(Supplied material)
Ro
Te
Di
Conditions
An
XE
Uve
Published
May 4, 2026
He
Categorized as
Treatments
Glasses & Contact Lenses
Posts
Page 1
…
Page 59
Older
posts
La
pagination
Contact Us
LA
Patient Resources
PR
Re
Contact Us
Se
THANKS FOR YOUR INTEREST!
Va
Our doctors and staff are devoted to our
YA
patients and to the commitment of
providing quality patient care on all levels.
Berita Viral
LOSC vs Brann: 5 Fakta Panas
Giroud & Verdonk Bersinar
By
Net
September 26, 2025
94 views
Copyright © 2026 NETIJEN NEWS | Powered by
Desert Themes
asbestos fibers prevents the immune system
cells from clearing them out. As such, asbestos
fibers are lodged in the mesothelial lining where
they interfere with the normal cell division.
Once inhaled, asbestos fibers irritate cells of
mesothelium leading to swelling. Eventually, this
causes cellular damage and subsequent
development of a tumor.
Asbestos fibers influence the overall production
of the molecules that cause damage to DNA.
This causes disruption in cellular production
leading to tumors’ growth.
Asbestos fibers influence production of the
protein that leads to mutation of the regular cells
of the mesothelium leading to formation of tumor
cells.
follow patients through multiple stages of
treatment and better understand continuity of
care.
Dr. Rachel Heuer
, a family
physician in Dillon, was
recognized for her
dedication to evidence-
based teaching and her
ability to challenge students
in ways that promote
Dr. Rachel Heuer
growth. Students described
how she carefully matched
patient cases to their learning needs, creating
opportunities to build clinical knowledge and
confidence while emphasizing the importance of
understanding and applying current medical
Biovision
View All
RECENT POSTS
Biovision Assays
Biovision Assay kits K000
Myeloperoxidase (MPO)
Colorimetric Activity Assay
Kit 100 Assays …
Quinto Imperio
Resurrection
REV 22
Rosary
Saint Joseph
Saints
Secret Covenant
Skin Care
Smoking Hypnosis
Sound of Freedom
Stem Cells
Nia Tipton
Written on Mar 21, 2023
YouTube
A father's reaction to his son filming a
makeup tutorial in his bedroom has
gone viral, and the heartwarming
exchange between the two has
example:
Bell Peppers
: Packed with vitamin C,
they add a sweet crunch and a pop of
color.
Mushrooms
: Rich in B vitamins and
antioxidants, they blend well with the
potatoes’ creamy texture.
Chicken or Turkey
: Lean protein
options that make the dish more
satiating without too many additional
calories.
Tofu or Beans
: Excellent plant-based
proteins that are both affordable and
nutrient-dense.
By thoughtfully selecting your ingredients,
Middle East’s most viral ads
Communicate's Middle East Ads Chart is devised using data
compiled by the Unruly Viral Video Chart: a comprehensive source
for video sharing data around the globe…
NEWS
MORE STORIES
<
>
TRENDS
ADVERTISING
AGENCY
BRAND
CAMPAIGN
(End Supplied material)
What is needed
Copy all lines above where "mesothelium" is present.

Response to this exercise
mesothelium leading to swelling. Eventually, this
of the mesothelium leading to formation of tumor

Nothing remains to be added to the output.